Brazil tourism up ahead of 2014 World Cup

JOHANNESBURG, June 15 (Reuters) - Brazil hopes its tourism industry will contribute up to 4.5 percent of its gross domestic product by 2014, the year it hosts the FIFA World Cup, a government minister said on Tuesday.

Tourism Minister Luiz Barretto Filho said the South American country expected considerably more than the around 370,000 visitors in South Africa for the current World Cup.

"We hope to get 4 to 4.5 percent of the GDP (by 2014)," Filho told Reuters in an interview.

Filho was part of a delegation visiting South Africa to promote Brazil ahead of the next World Cup.

The 2014 World Cup was marked for South America under FIFA's rotation system and five times World Cup winner Brazil, which hosted the 1950 tournament, was awarded the event unopposed in 2007.

Latin America's biggest economy expanded 9.0 percent in the first quarter - its fastest pace in at least 14 years - and Filho said the government was planning to create 2.5 million formal jobs in total during 2010, many in the tourism sector.

"At the moment, we have 6 million Brazilians working in the tourism sector.

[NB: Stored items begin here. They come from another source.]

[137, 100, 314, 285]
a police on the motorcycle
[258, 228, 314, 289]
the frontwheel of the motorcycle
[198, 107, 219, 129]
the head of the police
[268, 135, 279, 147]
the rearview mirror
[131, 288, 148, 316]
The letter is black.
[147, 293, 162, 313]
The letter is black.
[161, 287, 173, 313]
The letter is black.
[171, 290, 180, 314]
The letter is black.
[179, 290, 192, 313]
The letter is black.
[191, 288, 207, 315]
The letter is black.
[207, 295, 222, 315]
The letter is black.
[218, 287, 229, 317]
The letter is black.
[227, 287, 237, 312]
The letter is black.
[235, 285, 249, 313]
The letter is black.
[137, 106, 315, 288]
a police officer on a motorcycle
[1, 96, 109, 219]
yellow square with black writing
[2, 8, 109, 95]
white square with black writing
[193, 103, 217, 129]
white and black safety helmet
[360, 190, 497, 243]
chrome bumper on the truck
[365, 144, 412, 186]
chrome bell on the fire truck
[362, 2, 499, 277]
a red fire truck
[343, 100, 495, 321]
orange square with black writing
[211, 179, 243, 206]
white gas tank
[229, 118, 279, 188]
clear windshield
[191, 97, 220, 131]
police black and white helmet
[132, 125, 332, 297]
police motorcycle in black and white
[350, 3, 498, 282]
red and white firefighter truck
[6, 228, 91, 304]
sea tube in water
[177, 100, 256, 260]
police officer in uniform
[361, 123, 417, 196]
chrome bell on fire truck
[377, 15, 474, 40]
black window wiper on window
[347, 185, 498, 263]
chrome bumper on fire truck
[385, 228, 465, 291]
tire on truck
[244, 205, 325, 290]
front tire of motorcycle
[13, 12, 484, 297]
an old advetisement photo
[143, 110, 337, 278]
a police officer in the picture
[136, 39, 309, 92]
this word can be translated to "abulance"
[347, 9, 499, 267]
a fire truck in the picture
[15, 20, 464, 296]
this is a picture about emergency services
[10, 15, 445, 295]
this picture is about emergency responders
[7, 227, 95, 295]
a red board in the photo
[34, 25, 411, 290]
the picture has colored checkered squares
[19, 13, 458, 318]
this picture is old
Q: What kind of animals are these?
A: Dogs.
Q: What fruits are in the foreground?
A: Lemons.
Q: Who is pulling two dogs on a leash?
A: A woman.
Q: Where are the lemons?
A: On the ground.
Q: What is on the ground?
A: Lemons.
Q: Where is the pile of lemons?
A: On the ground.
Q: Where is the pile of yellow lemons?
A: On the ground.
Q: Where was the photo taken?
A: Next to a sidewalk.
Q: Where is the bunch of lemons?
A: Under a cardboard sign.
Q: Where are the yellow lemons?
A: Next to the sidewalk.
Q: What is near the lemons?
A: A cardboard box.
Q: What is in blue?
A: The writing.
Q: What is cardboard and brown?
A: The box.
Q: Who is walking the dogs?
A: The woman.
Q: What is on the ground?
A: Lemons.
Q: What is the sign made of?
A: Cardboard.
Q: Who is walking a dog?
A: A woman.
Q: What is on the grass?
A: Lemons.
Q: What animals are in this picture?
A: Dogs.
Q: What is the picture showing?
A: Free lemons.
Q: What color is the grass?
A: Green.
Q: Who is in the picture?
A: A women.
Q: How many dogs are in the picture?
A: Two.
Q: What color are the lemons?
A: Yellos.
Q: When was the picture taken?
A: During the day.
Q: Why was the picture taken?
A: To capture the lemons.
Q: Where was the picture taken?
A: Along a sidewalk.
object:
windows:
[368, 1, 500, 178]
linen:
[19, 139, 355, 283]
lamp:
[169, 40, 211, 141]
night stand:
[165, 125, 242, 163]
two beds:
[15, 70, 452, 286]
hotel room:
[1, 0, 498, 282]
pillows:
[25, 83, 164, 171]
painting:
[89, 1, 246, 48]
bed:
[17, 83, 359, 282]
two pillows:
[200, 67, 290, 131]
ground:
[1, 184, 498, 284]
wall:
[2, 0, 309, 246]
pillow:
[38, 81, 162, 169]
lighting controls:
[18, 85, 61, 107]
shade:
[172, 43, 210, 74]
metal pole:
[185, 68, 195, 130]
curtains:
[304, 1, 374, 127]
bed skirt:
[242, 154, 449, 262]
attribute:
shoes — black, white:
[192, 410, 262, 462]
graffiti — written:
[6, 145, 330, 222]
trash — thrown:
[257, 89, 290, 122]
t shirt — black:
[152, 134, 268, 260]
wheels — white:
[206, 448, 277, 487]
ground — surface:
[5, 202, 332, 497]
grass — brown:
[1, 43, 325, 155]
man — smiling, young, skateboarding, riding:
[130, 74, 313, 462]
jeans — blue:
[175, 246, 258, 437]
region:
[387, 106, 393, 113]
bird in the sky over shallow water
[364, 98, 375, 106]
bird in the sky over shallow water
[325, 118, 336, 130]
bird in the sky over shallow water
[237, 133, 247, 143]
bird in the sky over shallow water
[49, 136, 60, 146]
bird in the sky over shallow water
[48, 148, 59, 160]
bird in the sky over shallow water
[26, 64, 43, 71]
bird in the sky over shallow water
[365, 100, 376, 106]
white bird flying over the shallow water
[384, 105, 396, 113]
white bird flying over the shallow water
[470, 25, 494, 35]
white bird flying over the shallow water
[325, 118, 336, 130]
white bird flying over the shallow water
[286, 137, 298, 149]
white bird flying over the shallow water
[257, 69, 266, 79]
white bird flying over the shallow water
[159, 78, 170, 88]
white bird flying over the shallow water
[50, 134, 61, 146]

We're expecting a 10 percent increase, per year, until 2014," he said.

PREPARATIONS SLOW

However, FIFA has criticised Brazil's preparations for the tournament and last month its general secretary, Jerome Valcke, said he had received a report that warned work was behind schedule at a number of venues.

Brazil Sports Minister Orlando Silva, who was also visiting South Africa, said he was concerned about the pace of his country's preparations.

"I'm always worried, I'm always concerned. There are 12 cities and we need to work faster. But I am confident 2010 will be a turning point. And we'll certainly work faster, quicker in the preparation for the World Cup," he told reporters after touring the exhibition.

Like South Africa, Brazil needs to invest heavily in infrastructure, particularly transport. Silva said the government had an investment programme of around $15 billion to improve infrastructure and restore stadiums.

Like South Africa, Brazil is battling a reputation for high levels of violent crime.

However, Filho said Brazil had extensive plans to tackle crime, from bringing in extra police units to instituting more social programmes.

"The Brazilian situation is quite different to the South African (one). We also have problems in the crime area, but not to the same extent as South Africa," Filho said.

"It is quite easy to organise security for a 30-day period."